The four of the seven commission members who attended last week’s hearing were familiar with the issues.

“I recognize the traffic issue there,” said Chris Olds, who chairs the commission.

Traffic backs up from the restaurant into the Woodside Village complex. The restaurant wants to add a second drive-thru lane around the building and move the menu board from the north side of the building to the east side, which is adjacent to the highway. The restaurant now uses a tent in the parking lot on the east side of the building as the order station for its single drive-thru lane.

It’s important to Chick-fil-A that customers have interaction with the people who take the orders outside the building, Hickman said.

“They have iPads and they stand at your door,” he explained to the board. “If it’s raining and snowing, they’ll have no cover.”

Hickman pointed out that the Coastal Car Wash on Highway 17 at Pawleys Island has a canopy over its vacuum cleaner station that falls within the highway setback.

“How did that happen?” board member Cindy Person asked.

The setback doesn’t apply to canopies for gas stations, and car washes fall into that category, said Holly Richardson, the county planning director.

“As much as I love Chick-fil-A, and I do, I’m not seeing how this meets the four criteria,” Person said.

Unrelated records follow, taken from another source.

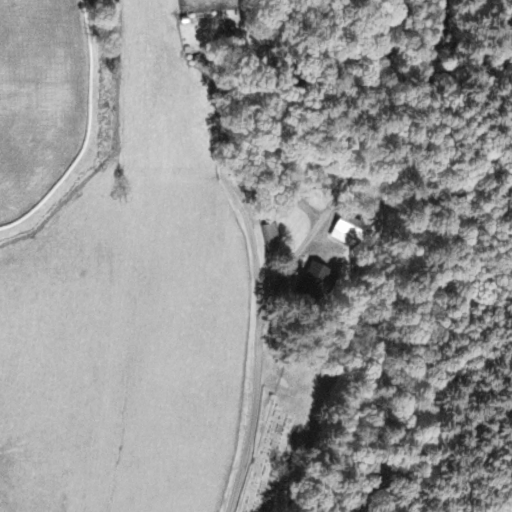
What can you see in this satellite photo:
building: (347, 233)
road: (300, 238)
building: (315, 285)
park: (289, 438)
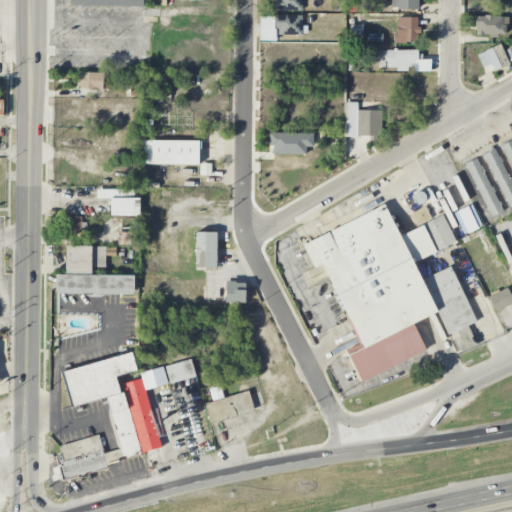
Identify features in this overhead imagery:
building: (107, 3)
building: (404, 4)
building: (288, 5)
building: (288, 25)
building: (491, 25)
building: (407, 29)
building: (509, 54)
building: (493, 57)
building: (400, 59)
road: (451, 59)
building: (90, 80)
building: (1, 107)
building: (362, 121)
building: (290, 142)
building: (508, 149)
building: (169, 152)
road: (15, 154)
road: (381, 164)
building: (205, 169)
road: (29, 171)
building: (500, 174)
building: (484, 187)
building: (124, 207)
building: (421, 216)
road: (245, 218)
building: (72, 225)
road: (14, 238)
building: (125, 238)
building: (205, 249)
building: (90, 274)
building: (388, 286)
building: (235, 291)
building: (501, 299)
road: (306, 302)
road: (318, 356)
road: (21, 357)
building: (180, 371)
road: (393, 371)
road: (10, 373)
road: (26, 373)
road: (486, 374)
road: (459, 387)
road: (32, 391)
road: (19, 404)
building: (229, 407)
building: (229, 407)
road: (396, 408)
road: (434, 412)
building: (110, 415)
road: (78, 423)
road: (25, 432)
road: (9, 436)
road: (334, 436)
road: (465, 438)
road: (113, 446)
road: (108, 447)
road: (118, 457)
road: (109, 459)
road: (119, 469)
road: (115, 470)
road: (251, 470)
road: (17, 473)
road: (31, 479)
road: (123, 487)
road: (471, 503)
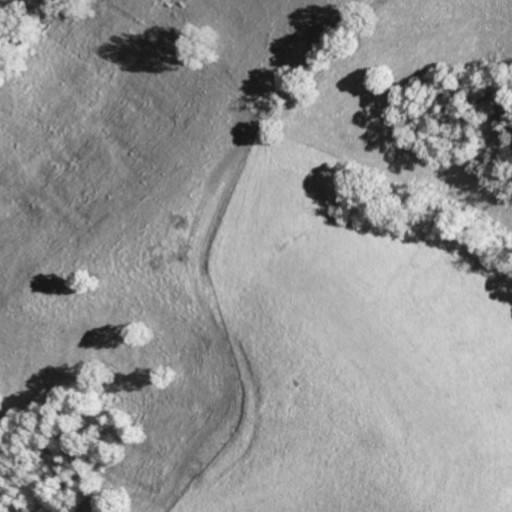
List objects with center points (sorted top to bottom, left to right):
road: (264, 59)
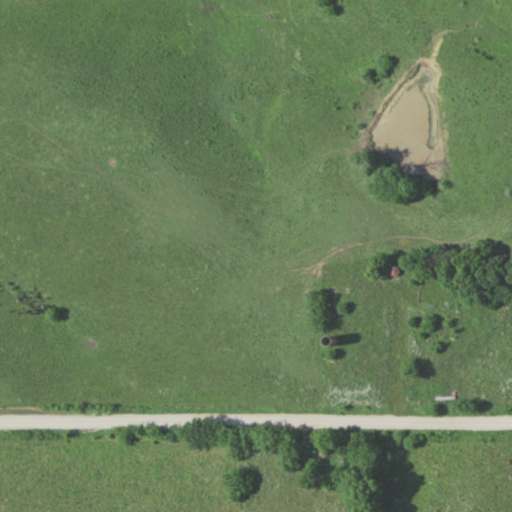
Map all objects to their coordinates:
road: (397, 324)
road: (256, 422)
road: (299, 468)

State law allows a variance to a zoning regulation if the appeals board finds:

• there are extraordinary conditions that apply to the property;

• the conditions don’t apply to other property in the vicinity;

• the conditions mean that applying the regulation would unreasonably restrict the use of the property;

• and granting the variance would not be a detriment to the public good.

The board thought the planned development zoning would cover the extraordinary conditions. It was less certain how enforcing the setback would restrict the use of a property where the driveway is filled to overflowing with cars of people waiting to get food.

Olds noted that there is a playground in the front of the building. He asked if removing that would allow the proposed canopy to move farther back from the highway.

“It doesn’t meet the four criteria,” he told Hickman. “For at least three criteria, we can find a linkage.”

Chick-fil-A has removed playgrounds in other restaurants, Hickman said, but he wasn’t sure that would create enough room to build outside the highway setback.

“That’s a big ask. There are a lot of people I have to talk to,” he added.

Board member Will Moody suggested a cloth awning rather than a metal canopy might be a middle road. “This seems a little more permanent than a pop-up beach tent,” he said.

Any permanent structure would need to meet the setback requirement, unless the board approved a variance, Richardson said.
It’s sort of a fine line between what’s permanent and what’s not,” she said.

The proposed canopy would be more attractive than the tent that’s being used now, Olds said.

He moved to grant the variance based on the limited access to the site and the impact on traffic that “unreasonably limits the ability of the public to go to the restaurant.”

Moody and board member Harry Coker agreed. Person was opposed.